With that being said, you have two actors, a set designer, a director, and a soundtrack. The first actor is Sam Rockwell. He plays a man named Sam Bell who just happens to act like Sam Rockwell. Thumbs up on nailing that role. The other is Kevin Spacey, who does the voice of the base's robot. His voice is dead-panned and somewhat modulated, so it's not so much Kevin Spacey as something like Kevin Spacey if he was used as the prototype for voice software, but there you go. His part, GERTY-3000, is enhanced by a series of smiley faces that appear on the computer's screen. It's both creepy and endearing at the same time. You also have a wife and a daughter and some people in communication from base and such, but you see these folks for maybe three or four total minutes for the wife and maybe two or three minutes for every one else combined. You only see/hear GERTY for half or less of the film, and most of that is in conversation with Rockwell's Sam Bell. You end up with half of the movie being Bell interacting with, well, Sam Bell, and Rockwell makes that work.

The music is good, and really helps out the mood.
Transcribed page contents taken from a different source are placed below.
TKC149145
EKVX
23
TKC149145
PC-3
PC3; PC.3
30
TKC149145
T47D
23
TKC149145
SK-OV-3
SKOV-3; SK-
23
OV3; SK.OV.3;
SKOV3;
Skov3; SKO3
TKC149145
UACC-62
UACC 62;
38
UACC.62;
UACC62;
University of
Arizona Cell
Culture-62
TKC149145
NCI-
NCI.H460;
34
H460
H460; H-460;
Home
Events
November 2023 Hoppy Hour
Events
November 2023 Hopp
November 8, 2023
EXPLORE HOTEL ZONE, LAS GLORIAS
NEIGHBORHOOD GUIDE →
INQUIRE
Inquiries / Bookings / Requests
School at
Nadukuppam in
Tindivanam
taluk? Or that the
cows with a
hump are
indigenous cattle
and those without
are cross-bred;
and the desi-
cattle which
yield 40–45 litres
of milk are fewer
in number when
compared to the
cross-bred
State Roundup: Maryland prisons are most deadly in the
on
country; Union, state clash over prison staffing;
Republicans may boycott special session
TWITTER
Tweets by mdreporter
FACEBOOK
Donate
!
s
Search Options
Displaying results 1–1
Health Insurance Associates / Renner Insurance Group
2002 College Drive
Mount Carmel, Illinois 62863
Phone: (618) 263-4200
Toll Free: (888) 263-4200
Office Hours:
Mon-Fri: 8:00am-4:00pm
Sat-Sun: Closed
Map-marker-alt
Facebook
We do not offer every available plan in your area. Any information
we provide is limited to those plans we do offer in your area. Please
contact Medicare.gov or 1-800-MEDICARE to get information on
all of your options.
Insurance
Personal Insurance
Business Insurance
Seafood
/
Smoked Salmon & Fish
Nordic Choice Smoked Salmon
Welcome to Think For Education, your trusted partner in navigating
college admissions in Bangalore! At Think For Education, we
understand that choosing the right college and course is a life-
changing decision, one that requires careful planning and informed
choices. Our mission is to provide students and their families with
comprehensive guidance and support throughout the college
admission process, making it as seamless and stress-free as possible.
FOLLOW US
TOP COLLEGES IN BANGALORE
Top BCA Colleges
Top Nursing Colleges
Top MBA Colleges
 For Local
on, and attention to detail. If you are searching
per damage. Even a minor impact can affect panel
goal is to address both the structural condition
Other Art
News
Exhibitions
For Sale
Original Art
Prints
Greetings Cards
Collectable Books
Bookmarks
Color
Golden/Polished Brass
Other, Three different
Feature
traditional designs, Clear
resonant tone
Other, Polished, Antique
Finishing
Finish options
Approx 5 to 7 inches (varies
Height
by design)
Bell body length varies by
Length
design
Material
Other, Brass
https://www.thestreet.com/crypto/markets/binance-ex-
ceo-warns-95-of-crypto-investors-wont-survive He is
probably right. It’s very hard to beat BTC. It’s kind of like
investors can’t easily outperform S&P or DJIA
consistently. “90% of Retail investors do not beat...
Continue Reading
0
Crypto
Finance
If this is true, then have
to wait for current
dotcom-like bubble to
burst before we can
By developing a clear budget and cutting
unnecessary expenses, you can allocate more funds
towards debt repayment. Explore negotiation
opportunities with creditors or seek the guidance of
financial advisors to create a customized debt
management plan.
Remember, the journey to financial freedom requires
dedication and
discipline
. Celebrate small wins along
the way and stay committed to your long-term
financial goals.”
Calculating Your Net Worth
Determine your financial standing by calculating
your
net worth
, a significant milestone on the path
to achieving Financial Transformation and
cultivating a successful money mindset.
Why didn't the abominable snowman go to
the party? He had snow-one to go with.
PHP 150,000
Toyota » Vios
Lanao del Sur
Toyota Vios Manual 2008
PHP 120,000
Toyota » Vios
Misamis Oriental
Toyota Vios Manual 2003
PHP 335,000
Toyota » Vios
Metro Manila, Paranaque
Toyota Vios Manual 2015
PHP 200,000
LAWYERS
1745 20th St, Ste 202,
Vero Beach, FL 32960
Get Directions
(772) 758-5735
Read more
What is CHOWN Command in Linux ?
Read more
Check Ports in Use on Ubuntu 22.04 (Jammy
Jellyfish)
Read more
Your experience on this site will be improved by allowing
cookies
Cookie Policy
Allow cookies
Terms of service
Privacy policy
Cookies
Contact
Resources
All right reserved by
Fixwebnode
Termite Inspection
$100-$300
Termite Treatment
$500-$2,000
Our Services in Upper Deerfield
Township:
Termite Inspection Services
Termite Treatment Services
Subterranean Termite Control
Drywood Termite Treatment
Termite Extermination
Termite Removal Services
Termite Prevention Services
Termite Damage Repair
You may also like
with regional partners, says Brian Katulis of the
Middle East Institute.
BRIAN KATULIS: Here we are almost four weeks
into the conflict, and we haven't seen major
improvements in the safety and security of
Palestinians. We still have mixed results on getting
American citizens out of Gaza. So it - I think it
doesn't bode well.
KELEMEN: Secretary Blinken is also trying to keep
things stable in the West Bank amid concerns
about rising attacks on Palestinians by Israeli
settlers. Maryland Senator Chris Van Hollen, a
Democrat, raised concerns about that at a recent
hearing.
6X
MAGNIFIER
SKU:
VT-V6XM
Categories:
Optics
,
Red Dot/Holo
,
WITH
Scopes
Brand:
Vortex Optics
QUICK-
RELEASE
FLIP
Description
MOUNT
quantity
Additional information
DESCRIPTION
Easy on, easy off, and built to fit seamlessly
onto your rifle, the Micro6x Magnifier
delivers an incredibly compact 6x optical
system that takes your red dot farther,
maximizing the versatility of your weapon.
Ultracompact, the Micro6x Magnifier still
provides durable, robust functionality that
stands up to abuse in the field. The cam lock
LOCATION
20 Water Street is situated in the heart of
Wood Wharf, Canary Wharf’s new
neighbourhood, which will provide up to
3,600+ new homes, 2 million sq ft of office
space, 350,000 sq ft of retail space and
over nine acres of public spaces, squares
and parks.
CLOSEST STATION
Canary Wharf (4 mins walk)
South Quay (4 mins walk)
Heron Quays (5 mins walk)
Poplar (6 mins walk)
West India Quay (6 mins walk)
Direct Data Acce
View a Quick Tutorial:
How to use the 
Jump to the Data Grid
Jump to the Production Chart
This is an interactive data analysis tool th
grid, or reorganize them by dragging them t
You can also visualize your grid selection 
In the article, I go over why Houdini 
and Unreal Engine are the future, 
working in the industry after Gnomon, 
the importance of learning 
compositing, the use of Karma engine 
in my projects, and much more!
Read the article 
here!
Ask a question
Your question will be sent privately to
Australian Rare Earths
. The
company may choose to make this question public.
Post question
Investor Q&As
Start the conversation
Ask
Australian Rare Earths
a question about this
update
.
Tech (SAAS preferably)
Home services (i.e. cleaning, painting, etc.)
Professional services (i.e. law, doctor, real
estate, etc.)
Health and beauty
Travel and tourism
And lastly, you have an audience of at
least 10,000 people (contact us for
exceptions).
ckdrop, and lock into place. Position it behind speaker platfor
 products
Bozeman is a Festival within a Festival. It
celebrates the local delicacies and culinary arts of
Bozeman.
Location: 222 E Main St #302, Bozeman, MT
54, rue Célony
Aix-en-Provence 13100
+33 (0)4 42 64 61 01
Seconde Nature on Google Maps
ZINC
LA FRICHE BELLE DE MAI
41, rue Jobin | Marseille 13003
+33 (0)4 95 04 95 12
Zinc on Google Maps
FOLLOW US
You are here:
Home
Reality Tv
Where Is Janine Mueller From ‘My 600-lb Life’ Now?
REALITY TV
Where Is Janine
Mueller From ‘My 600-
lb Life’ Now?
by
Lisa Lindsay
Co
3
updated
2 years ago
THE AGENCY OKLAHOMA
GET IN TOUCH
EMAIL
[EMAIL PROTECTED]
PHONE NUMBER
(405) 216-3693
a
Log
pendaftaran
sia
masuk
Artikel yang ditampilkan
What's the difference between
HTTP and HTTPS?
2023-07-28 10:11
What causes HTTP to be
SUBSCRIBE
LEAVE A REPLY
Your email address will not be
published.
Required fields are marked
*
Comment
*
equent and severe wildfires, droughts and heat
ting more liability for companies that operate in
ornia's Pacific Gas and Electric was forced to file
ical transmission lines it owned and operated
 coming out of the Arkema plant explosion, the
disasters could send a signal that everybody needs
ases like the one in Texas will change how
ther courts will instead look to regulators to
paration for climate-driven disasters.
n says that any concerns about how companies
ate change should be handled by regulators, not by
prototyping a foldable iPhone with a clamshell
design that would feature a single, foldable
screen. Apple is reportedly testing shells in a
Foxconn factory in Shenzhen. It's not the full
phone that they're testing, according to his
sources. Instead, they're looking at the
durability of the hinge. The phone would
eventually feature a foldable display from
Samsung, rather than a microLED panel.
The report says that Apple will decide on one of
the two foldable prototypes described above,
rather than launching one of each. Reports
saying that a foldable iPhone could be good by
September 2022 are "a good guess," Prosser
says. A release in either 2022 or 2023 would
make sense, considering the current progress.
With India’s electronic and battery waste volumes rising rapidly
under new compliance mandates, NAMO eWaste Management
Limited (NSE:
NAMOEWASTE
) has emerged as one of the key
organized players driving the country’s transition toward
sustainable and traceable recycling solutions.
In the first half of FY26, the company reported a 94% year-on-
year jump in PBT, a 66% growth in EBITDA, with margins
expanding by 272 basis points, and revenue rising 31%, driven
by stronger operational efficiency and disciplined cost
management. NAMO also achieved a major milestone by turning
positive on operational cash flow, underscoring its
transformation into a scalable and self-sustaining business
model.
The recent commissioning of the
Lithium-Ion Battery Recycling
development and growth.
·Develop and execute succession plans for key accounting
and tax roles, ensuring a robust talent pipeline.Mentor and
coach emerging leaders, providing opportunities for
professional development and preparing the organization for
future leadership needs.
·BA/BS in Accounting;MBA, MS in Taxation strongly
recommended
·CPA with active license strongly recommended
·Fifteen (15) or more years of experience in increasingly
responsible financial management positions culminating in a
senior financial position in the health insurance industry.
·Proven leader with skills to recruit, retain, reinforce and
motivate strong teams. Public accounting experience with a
By which I mean this is not a score that just serves up barely adequate notes but a score that works for and with the plot of the movie. The direction is good. Only in one or two scenes did the timing feel off. There has been some whining about the old school sets, looking retro in both the style and technique, but I really dug it. This is a movie reminding us that SF used to be about more than some new Arnold clone wisecracking and fighting. Besides, any movie that limits CG is awesome in my book. Much can be done without it, it's a shame how many movies rush to overuse it.

All said and done, I have no idea how long that movie was. Two hours? One hour and forty-five minutes? I never felt, outside of a righteous need to release some Cherry Coke back into the wild, like filler was being put in or that things were being stretched just because the director and writer could. I felt like the movie was just the right length to tell what it needed to tell. It does not fly by. It is a slow paced movie, part thriller and part thinker, but it is full of things and sparse of things in proper amounts.

If it makes it back for another week, I am likely to see it again. Will definitely pre-order the DVD.

I am going to award it a Great, worth my time and money.